Kevin Barton Committed Illegal Race Discrimination. Here’s The Full Story Behind The Court’s Ruling.
In 2019, a Oregon Court of Appeals found that Washington County District Attorney Kevin Barton committed illegal racial discrimination against a Black prospective juror.
Just how egregious does a prosecutor’s discrimination need to be to result in a reversal?
The race discrimination finding against Barton is only the second time an Oregon appellate court has reversed a case due to this type of misconduct by a prosecutor.
Even though the Constitution prohibits race-based discrimination against jurors, it is almost impossible to prove under the current rule: a court must determine that any non-racial justification offered up by the prosecutor was a lie.
That’s exactly what the Oregon appellate court found: No race-neutral reasons could explain Kevin Barton’s actions. Though Barton’s nefarious conduct made local headlines, no one has fully explained how egregious and unusual his behavior really was.
So, here’s what happened:
Barton was the prosecuting attorney in the criminal trial of Anthony Lenaire Curry, a Black man. Three young college students were in the jury pool: two of them were white. The third was Black—and he was the only Black person in the jury selection that day.
The law allows prosecutors to use a certain number of “peremptory strikes” to remove a juror for little or no reason at all, with some constitutional limitations. One of those limitations is that a juror cannot be removed solely because that person is Black.
Kevin Barton allowed the two white students to serve on the jury, but eliminated the Black juror.
Barton said that he struck the Black juror because he “didn’t like unemployed college students on his juries.” But the court didn’t buy Barton’s excuse.
Why?
Barton did not strike the two white unemployed college students.
The only reasonable conclusion, according to the Court, was that Barton preferred an all-white jury against a Black defendant.
The Court said that Barton’s “articulated race-neutral reason for excluding [the Black juror]—that he was a young, unemployed college student—does not hold up, and it is not reasonable to view that articulated reason as anything other than a pretext for race, and possibly gender, discrimination.”
Again, of tens of thousands of criminal cases throughout Oregon, there have been only two occasions when this kind of misconduct by a prosecutor was so egregious and obvious that the Court felt compelled to reverse the case: one of them is Kevin Barton.
One might imagine that Barton responded with remorse, or at least with a dose of humility.
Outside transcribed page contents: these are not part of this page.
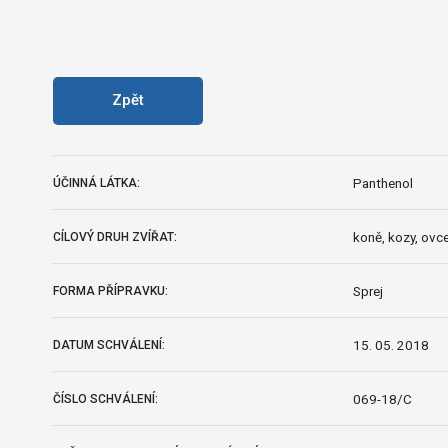
Zpět
Panthenol
ÚČINNÁ LÁTKA:
koně, kozy, ovce
CÍLOVÝ DRUH ZVÍŘAT:
Sprej
FORMA PŘÍPRAVKU:
15. 05. 2018
DATUM SCHVÁLENÍ:
069-18/C
ČÍSLO SCHVÁLENÍ:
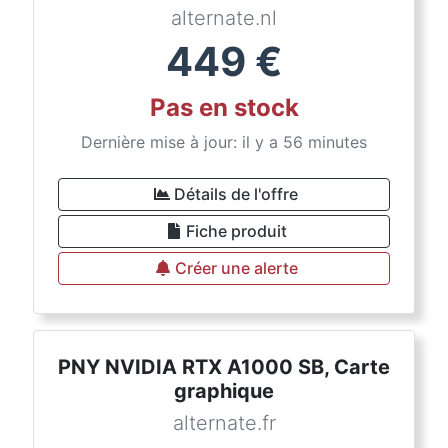
alternate.nl
449
€
Pas en stock
Dernière mise à jour: il y a 56 minutes
Détails de l'offre
Fiche produit
Créer une alerte
PNY NVIDIA RTX A1000 SB, Carte
graphique
alternate.fr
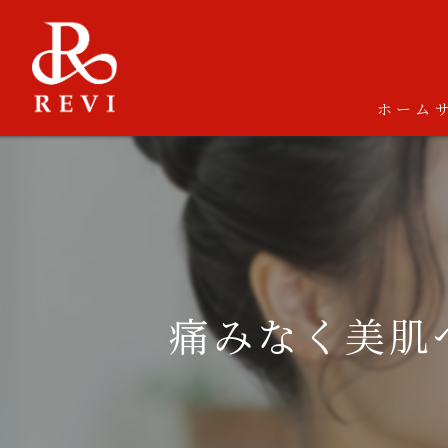
ホーム
痛みなく美肌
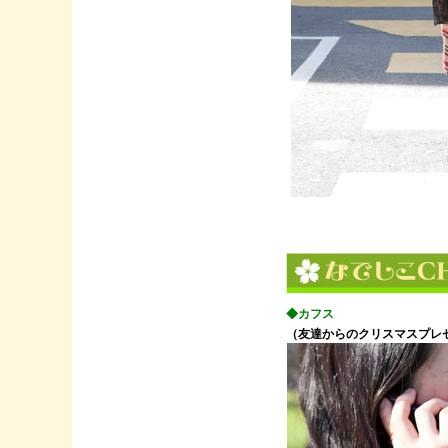
◆カフス
（友達からのクリスマスプレ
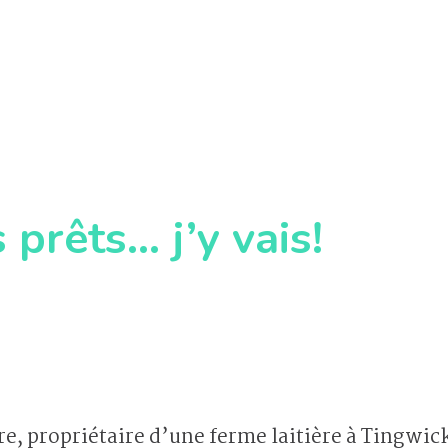
 prêts… j’y vais!
re, propriétaire d’une ferme laitière à Tingwic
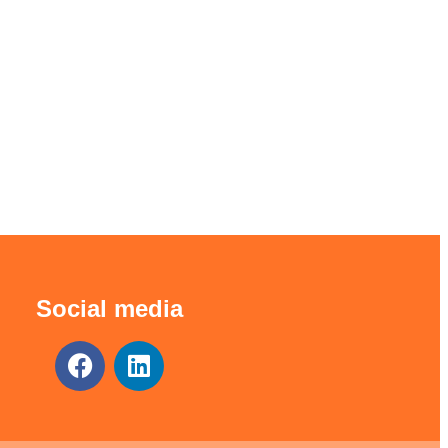
Social media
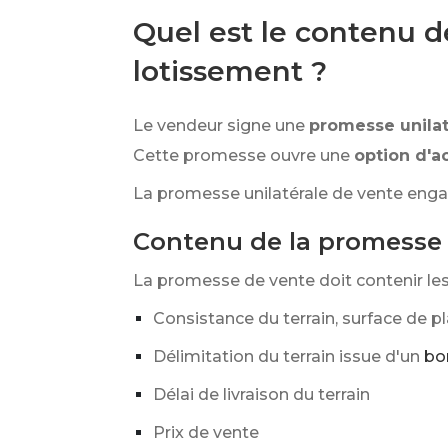
Quel est le contenu d
lotissement ?
Le vendeur signe une
promesse unilat
Cette promesse ouvre une
option d'a
La promesse unilatérale de vente engag
Contenu de la promesse
La promesse de vente doit contenir les
Consistance du terrain, surface de p
Délimitation du terrain issue d'un
bo
Délai de livraison du terrain
Prix de vente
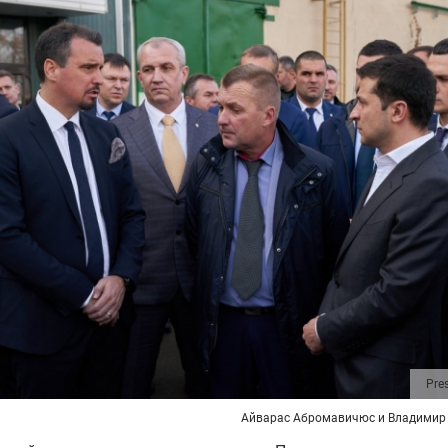
Pre
Айварас Абромавичюс и Владимир 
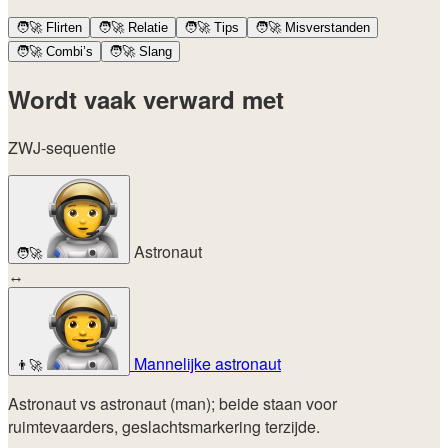
🧑‍🚀
Flirten
🧑‍🚀
Relatie
🧑‍🚀
Tips
🧑‍🚀
Misverstanden
🧑‍🚀
Combi’s
🧑‍🚀
Slang
Wordt vaak verward met
ZWJ-sequentie
Astronaut
🧑‍🚀
↔
Mannelijke astronaut
👨‍🚀
Astronaut vs astronaut (man); beide staan voor
ruimtevaarders, geslachtsmarkering terzijde.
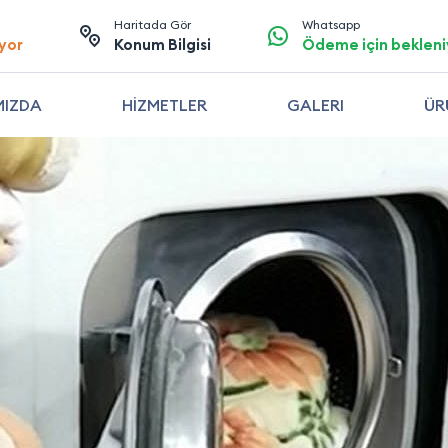
Haritada Gör
Whatsapp
yor
Konum Bilgisi
Ödeme için bekleni
MIZDA
HİZMETLER
GALERI
ÜR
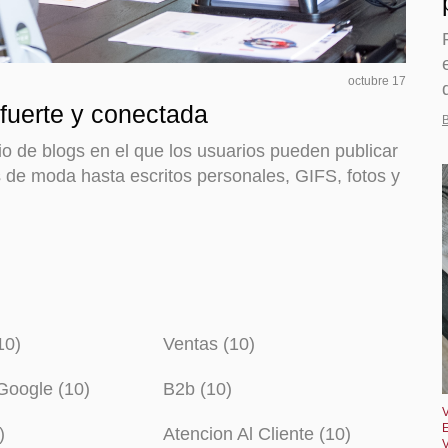
octubre 17
fuerte y conectada
B
io de blogs en el que los usuarios pueden publicar
 de moda hasta escritos personales, GIFS, fotos y
10)
Ventas (10)
oogle (10)
B2b (10)
)
Atencion Al Cliente (10)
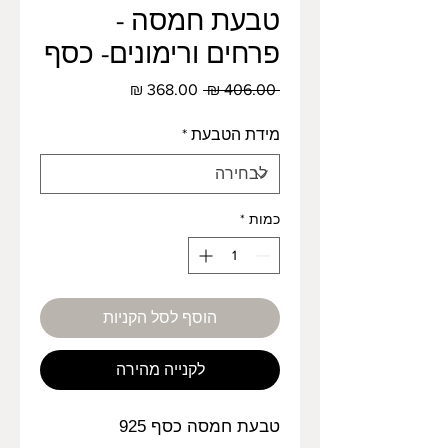
טבעת חמסה -
פרחים ורימונים- כסף
מחיר
מחיר
 ‏406.00 ‏₪ 
רגיל
מבצע
מידת הטבעת
*
כמות
*
הוסף לסל הקניות
לקנייה מהירה
טבעת חמסה כסף 925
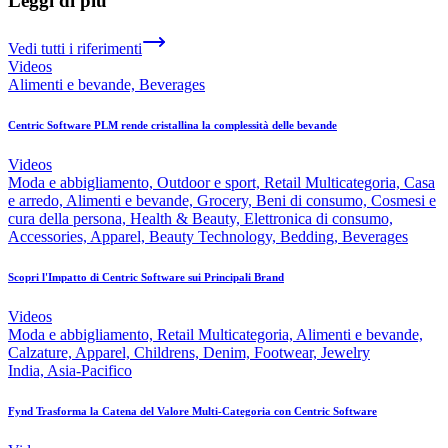
Leggi di più
Vedi tutti i riferimenti
Videos
Alimenti e bevande, Beverages
Centric Software PLM rende cristallina la complessità delle bevande
Videos
Moda e abbigliamento, Outdoor e sport, Retail Multicategoria, Casa
e arredo, Alimenti e bevande, Grocery, Beni di consumo, Cosmesi e
cura della persona, Health & Beauty, Elettronica di consumo,
Accessories, Apparel, Beauty Technology, Bedding, Beverages
Scopri l'Impatto di Centric Software sui Principali Brand
Videos
Moda e abbigliamento, Retail Multicategoria, Alimenti e bevande,
Calzature, Apparel, Childrens, Denim, Footwear, Jewelry
India, Asia-Pacifico
Fynd Trasforma la Catena del Valore Multi-Categoria con Centric Software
But that’s not what happened.
Barton exploded, rambling at length about how he was not the racist, the defense attorney was the racist for daring to mention that Barton had removed the only Black juror.
“He’s racist because he is saying that a juror belongs on this jury simply because of his race,” Barton fumed. “I know attorneys aren’t supposed to be offended, but I am offended.”
The Court gave Barton’s angry, blame-shifting behavior a blistering rebuke, explaining that it was not only inappropriate, but harmful to the justice system itself. This country cannot “realize its promise of eliminating impermissible discrimination” if challenges to such conduct “devolve into what happened here.”
“This case is extra disturbing given that it happened just a few years ago and the prosecutor involved is now the elected DA,” said Aliza Kaplan, professor and director of the Criminal Justice Reform Clinic at Lewis and Clark Law School. “Oregon has such a small Black population that it’s rare to have more than 1 or 2 people in a jury pool in most counties. The fact that DA Barton went out of his way to ensure that the one Black person did not make it on to the jury is quite troubling.”
“It’s also important here that it’s exceedingly rare for a court to find this misconduct, and the Court clearly was appalled that DA Barton accused the defense lawyer for being a racist,” said Kaplan. “The Court pointed out that the DA’s behavior was not just racist, but a further attack on the constitutional rights of the defendant, and a threat to the trust in our jury system and criminal legal system as a whole.”
This is a look-in-the-mirror moment for Kevin Barton. Washington County residents deserve better from their elected prosecutor, and the Black juror deserves an apology.